**Фрагмент документа:**
= = = =

Чтение и разбор мало известной повести «Углич» для меня были интереснее даже, чем такая известная и признанная книга, как «Дневные звезды». Я – угличанка, и путешествия, совершенные нами в историю нашего города, моей школы, монастыря, который я вижу постоянно из окон школы, по знакомым улицам, принесли мне много открытий.
Новые открытия меня ждали, когда я пришла в Первомайский переулок в дом художника И.Н. Потехина, и его дочь Татьяна Ивановна рассказала нам о встрече ее отца с О. Берггольц в 1953 году.
Сама Татьяна Ивановна видела Ольгу Федоровну и видела, как отец ей показывал рисунки, картины. Но при разговоре не присутствовала. Ей, шестнадцатилетней девушке, не полагалось присутствовать при разговоре старших. Но она сказала мне, что после прочтения книги «Дневные звезды», поняла, что разговор с отцом у Ольги Берггольц был серьезным и откровенным. Это были не только воспоминания, но и обсуждение многих жизненных тем, о которых в то время можно было говорить только с людьми, которым доверяют.
Я записала беседу с Татьяной Ивановной на пленку. Скопировала несколько рисунков, в том числе и оставшиеся рисунки с видами Богоявленского монастыря. Иван Николаевич подарил О. Берггольц все рисунки, которые ей понравились. Долго беседовал с ней, ходил по городу. Но, к сожалению, отца уже нет в живых, и дочь любимого угличского учителя Ольги Берггольц не может уже узнать все подробности этой встречи.

= = = =

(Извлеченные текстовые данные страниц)
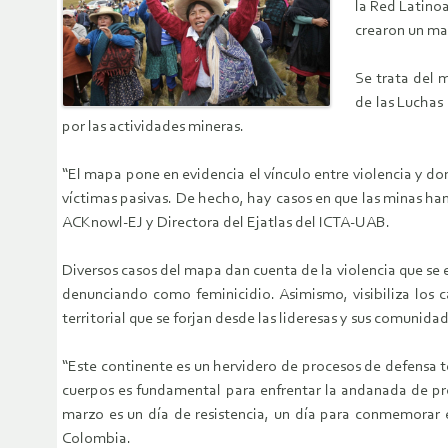
la Red Latino
crearon un map
Se trata del 
de las Luchas 
por las actividades mineras.
“El mapa pone en evidencia el vínculo entre violencia y do
víctimas pasivas. De hecho, hay casos en que las minas ha
ACKnowl-EJ y Directora del Ejatlas del ICTA-UAB.
Diversos casos del mapa dan cuenta de la violencia que se e
denunciando como feminicidio. Asimismo, visibiliza los c
territorial que se forjan desde las lideresas y sus comunida
“Este continente es un hervidero de procesos de defensa te
cuerpos es fundamental para enfrentar la andanada de pro
marzo es un día de resistencia, un día para conmemorar 
Colombia.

= = = =

**Задания для выполнения:**
1) Определите, соответствуют ли фрагменту документа утверждения: (а) Татьяна Ивановна присутствовала при разговоре отца с Ольгой Берггольц; (б) встреча И.Н. Потехина с О. Берггольц состоялась в 1953 году; (в) беседа с Татьяной Ивановной была записана на пленку. На каждое ответьте «да» или «нет» и приведите решающие слова из фрагмента в точности.
2) Ответьте по фрагменту документа на вопросы:
(а) В каком переулке находится дом художника И.Н. Потехина?
(б) Сколько лет было Татьяне Ивановне, когда Ольга Берггольц беседовала с ее отцом?
(в) Виды какого монастыря изображены на оставшихся рисунках, которые были скопированы?
Опирайтесь только на фрагмент документа.

**Ответы к заданиям:**
1)
(а) Нет: «Но при разговоре не присутствовала».
(б) Да: «рассказала нам о встрече ее отца с О. Берггольц в 1953 году».
(в) Да: «Я записала беседу с Татьяной Ивановной на пленку».

2)
(а) В Первомайском переулке.
(б) Шестнадцать лет.
(в) Богоявленского монастыря.